EXERCISE GOAL. Repeat every line of the listing below verbatim, changing nothing.

DATA PROVIDED.
*** Begin section ***

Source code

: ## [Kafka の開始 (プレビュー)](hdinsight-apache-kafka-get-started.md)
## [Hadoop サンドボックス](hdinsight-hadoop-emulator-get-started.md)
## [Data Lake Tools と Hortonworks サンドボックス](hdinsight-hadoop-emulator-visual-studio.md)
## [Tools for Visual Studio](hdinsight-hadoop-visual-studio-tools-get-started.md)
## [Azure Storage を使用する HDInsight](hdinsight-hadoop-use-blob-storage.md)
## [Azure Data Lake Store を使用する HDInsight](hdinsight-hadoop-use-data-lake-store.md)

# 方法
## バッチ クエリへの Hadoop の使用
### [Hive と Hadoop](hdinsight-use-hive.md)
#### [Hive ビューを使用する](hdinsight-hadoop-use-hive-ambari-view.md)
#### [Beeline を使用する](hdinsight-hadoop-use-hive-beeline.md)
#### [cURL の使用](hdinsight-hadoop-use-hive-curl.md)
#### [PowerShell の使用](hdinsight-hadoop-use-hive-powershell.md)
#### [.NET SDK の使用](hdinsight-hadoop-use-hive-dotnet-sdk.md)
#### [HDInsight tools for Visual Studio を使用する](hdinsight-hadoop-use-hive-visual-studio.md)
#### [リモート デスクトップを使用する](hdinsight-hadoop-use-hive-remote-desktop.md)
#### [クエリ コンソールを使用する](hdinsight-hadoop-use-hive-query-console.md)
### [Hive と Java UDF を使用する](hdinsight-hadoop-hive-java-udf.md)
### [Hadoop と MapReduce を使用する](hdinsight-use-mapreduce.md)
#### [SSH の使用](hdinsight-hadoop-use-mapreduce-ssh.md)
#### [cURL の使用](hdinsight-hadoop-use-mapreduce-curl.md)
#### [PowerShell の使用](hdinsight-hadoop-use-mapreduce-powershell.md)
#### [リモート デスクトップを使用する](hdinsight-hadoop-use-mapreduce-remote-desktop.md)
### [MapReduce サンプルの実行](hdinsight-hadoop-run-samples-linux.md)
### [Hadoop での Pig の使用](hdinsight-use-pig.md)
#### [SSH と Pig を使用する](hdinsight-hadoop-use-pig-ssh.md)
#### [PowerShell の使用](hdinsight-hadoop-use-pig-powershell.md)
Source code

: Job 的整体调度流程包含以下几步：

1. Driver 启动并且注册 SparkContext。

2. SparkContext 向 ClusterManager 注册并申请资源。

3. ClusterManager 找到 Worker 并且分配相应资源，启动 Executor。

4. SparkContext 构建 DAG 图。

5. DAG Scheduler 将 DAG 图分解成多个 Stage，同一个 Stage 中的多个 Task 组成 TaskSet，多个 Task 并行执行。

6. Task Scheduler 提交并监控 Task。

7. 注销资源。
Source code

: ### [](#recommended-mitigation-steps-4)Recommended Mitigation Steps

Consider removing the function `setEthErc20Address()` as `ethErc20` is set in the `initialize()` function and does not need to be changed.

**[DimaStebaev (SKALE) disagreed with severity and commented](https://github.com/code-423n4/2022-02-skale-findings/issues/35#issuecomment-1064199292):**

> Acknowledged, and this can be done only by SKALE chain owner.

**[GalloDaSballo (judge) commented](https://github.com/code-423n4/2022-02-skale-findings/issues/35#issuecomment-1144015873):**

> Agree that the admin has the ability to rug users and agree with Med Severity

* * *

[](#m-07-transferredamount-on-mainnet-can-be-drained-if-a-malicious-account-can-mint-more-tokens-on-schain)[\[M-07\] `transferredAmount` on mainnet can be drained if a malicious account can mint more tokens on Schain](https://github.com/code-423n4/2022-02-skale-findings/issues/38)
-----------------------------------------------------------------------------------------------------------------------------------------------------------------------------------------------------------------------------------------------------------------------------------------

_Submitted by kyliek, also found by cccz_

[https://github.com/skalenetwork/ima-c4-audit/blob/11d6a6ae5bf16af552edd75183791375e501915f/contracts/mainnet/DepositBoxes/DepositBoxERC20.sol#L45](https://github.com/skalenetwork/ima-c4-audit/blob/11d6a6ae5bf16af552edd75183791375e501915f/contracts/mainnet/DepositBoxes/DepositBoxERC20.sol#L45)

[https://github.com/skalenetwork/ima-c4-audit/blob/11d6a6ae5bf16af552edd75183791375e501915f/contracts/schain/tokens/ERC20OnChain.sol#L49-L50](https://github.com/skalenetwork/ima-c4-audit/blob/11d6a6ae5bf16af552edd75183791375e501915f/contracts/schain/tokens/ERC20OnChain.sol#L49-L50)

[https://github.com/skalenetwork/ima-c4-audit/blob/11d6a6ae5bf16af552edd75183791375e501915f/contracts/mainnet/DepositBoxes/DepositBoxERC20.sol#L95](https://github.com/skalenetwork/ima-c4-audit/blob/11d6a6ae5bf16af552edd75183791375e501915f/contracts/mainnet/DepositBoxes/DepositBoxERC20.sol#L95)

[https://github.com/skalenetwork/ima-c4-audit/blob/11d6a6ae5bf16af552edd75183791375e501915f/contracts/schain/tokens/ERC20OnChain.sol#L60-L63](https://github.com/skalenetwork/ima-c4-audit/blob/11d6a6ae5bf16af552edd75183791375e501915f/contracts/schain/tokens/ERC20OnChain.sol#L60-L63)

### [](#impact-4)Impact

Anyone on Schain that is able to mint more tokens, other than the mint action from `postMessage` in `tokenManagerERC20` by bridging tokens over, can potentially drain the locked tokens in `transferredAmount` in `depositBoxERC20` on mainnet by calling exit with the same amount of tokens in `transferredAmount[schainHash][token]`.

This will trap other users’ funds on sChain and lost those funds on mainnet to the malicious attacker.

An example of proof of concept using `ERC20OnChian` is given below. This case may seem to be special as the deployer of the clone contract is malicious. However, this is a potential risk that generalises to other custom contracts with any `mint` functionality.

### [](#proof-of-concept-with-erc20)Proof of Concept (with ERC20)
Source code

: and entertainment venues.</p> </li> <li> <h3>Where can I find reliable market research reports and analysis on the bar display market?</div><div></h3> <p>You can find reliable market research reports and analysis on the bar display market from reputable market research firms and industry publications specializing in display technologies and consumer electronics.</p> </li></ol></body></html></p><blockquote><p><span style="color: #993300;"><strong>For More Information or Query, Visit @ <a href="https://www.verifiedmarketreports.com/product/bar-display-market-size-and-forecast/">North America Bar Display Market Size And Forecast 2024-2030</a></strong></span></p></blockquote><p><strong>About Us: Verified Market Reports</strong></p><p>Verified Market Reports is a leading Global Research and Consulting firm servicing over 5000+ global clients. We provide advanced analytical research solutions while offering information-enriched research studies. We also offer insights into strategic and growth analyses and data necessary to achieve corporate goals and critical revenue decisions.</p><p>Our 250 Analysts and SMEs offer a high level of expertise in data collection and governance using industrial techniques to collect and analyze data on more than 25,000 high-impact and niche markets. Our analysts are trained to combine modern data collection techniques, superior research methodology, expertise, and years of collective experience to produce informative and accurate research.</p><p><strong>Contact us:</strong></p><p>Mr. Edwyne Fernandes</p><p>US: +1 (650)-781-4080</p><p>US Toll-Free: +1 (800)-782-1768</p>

*** End section ***

OUTPUT OF THE EXERCISE.
Source code

: ## [Kafka の開始 (プレビュー)](hdinsight-apache-kafka-get-started.md)
## [Hadoop サンドボックス](hdinsight-hadoop-emulator-get-started.md)
## [Data Lake Tools と Hortonworks サンドボックス](hdinsight-hadoop-emulator-visual-studio.md)
## [Tools for Visual Studio](hdinsight-hadoop-visual-studio-tools-get-started.md)
## [Azure Storage を使用する HDInsight](hdinsight-hadoop-use-blob-storage.md)
## [Azure Data Lake Store を使用する HDInsight](hdinsight-hadoop-use-data-lake-store.md)

# 方法
## バッチ クエリへの Hadoop の使用
### [Hive と Hadoop](hdinsight-use-hive.md)
#### [Hive ビューを使用する](hdinsight-hadoop-use-hive-ambari-view.md)
#### [Beeline を使用する](hdinsight-hadoop-use-hive-beeline.md)
#### [cURL の使用](hdinsight-hadoop-use-hive-curl.md)
#### [PowerShell の使用](hdinsight-hadoop-use-hive-powershell.md)
#### [.NET SDK の使用](hdinsight-hadoop-use-hive-dotnet-sdk.md)
#### [HDInsight tools for Visual Studio を使用する](hdinsight-hadoop-use-hive-visual-studio.md)
#### [リモート デスクトップを使用する](hdinsight-hadoop-use-hive-remote-desktop.md)
#### [クエリ コンソールを使用する](hdinsight-hadoop-use-hive-query-console.md)
### [Hive と Java UDF を使用する](hdinsight-hadoop-hive-java-udf.md)
### [Hadoop と MapReduce を使用する](hdinsight-use-mapreduce.md)
#### [SSH の使用](hdinsight-hadoop-use-mapreduce-ssh.md)
#### [cURL の使用](hdinsight-hadoop-use-mapreduce-curl.md)
#### [PowerShell の使用](hdinsight-hadoop-use-mapreduce-powershell.md)
#### [リモート デスクトップを使用する](hdinsight-hadoop-use-mapreduce-remote-desktop.md)
### [MapReduce サンプルの実行](hdinsight-hadoop-run-samples-linux.md)
### [Hadoop での Pig の使用](hdinsight-use-pig.md)
#### [SSH と Pig を使用する](hdinsight-hadoop-use-pig-ssh.md)
#### [PowerShell の使用](hdinsight-hadoop-use-pig-powershell.md)
Source code

: Job 的整体调度流程包含以下几步：

1. Driver 启动并且注册 SparkContext。

2. SparkContext 向 ClusterManager 注册并申请资源。

3. ClusterManager 找到 Worker 并且分配相应资源，启动 Executor。

4. SparkContext 构建 DAG 图。

5. DAG Scheduler 将 DAG 图分解成多个 Stage，同一个 Stage 中的多个 Task 组成 TaskSet，多个 Task 并行执行。

6. Task Scheduler 提交并监控 Task。

7. 注销资源。
Source code

: ### [](#recommended-mitigation-steps-4)Recommended Mitigation Steps

Consider removing the function `setEthErc20Address()` as `ethErc20` is set in the `initialize()` function and does not need to be changed.

**[DimaStebaev (SKALE) disagreed with severity and commented](https://github.com/code-423n4/2022-02-skale-findings/issues/35#issuecomment-1064199292):**

> Acknowledged, and this can be done only by SKALE chain owner.

**[GalloDaSballo (judge) commented](https://github.com/code-423n4/2022-02-skale-findings/issues/35#issuecomment-1144015873):**

> Agree that the admin has the ability to rug users and agree with Med Severity

* * *

[](#m-07-transferredamount-on-mainnet-can-be-drained-if-a-malicious-account-can-mint-more-tokens-on-schain)[\[M-07\] `transferredAmount` on mainnet can be drained if a malicious account can mint more tokens on Schain](https://github.com/code-423n4/2022-02-skale-findings/issues/38)
-----------------------------------------------------------------------------------------------------------------------------------------------------------------------------------------------------------------------------------------------------------------------------------------

_Submitted by kyliek, also found by cccz_

[https://github.com/skalenetwork/ima-c4-audit/blob/11d6a6ae5bf16af552edd75183791375e501915f/contracts/mainnet/DepositBoxes/DepositBoxERC20.sol#L45](https://github.com/skalenetwork/ima-c4-audit/blob/11d6a6ae5bf16af552edd75183791375e501915f/contracts/mainnet/DepositBoxes/DepositBoxERC20.sol#L45)

[https://github.com/skalenetwork/ima-c4-audit/blob/11d6a6ae5bf16af552edd75183791375e501915f/contracts/schain/tokens/ERC20OnChain.sol#L49-L50](https://github.com/skalenetwork/ima-c4-audit/blob/11d6a6ae5bf16af552edd75183791375e501915f/contracts/schain/tokens/ERC20OnChain.sol#L49-L50)

[https://github.com/skalenetwork/ima-c4-audit/blob/11d6a6ae5bf16af552edd75183791375e501915f/contracts/mainnet/DepositBoxes/DepositBoxERC20.sol#L95](https://github.com/skalenetwork/ima-c4-audit/blob/11d6a6ae5bf16af552edd75183791375e501915f/contracts/mainnet/DepositBoxes/DepositBoxERC20.sol#L95)

[https://github.com/skalenetwork/ima-c4-audit/blob/11d6a6ae5bf16af552edd75183791375e501915f/contracts/schain/tokens/ERC20OnChain.sol#L60-L63](https://github.com/skalenetwork/ima-c4-audit/blob/11d6a6ae5bf16af552edd75183791375e501915f/contracts/schain/tokens/ERC20OnChain.sol#L60-L63)

### [](#impact-4)Impact

Anyone on Schain that is able to mint more tokens, other than the mint action from `postMessage` in `tokenManagerERC20` by bridging tokens over, can potentially drain the locked tokens in `transferredAmount` in `depositBoxERC20` on mainnet by calling exit with the same amount of tokens in `transferredAmount[schainHash][token]`.

This will trap other users’ funds on sChain and lost those funds on mainnet to the malicious attacker.

An example of proof of concept using `ERC20OnChian` is given below. This case may seem to be special as the deployer of the clone contract is malicious. However, this is a potential risk that generalises to other custom contracts with any `mint` functionality.

### [](#proof-of-concept-with-erc20)Proof of Concept (with ERC20)
Source code

: and entertainment venues.</p> </li> <li> <h3>Where can I find reliable market research reports and analysis on the bar display market?</div><div></h3> <p>You can find reliable market research reports and analysis on the bar display market from reputable market research firms and industry publications specializing in display technologies and consumer electronics.</p> </li></ol></body></html></p><blockquote><p><span style="color: #993300;"><strong>For More Information or Query, Visit @ <a href="https://www.verifiedmarketreports.com/product/bar-display-market-size-and-forecast/">North America Bar Display Market Size And Forecast 2024-2030</a></strong></span></p></blockquote><p><strong>About Us: Verified Market Reports</strong></p><p>Verified Market Reports is a leading Global Research and Consulting firm servicing over 5000+ global clients. We provide advanced analytical research solutions while offering information-enriched research studies. We also offer insights into strategic and growth analyses and data necessary to achieve corporate goals and critical revenue decisions.</p><p>Our 250 Analysts and SMEs offer a high level of expertise in data collection and governance using industrial techniques to collect and analyze data on more than 25,000 high-impact and niche markets. Our analysts are trained to combine modern data collection techniques, superior research methodology, expertise, and years of collective experience to produce informative and accurate research.</p><p><strong>Contact us:</strong></p><p>Mr. Edwyne Fernandes</p><p>US: +1 (650)-781-4080</p><p>US Toll-Free: +1 (800)-782-1768</p>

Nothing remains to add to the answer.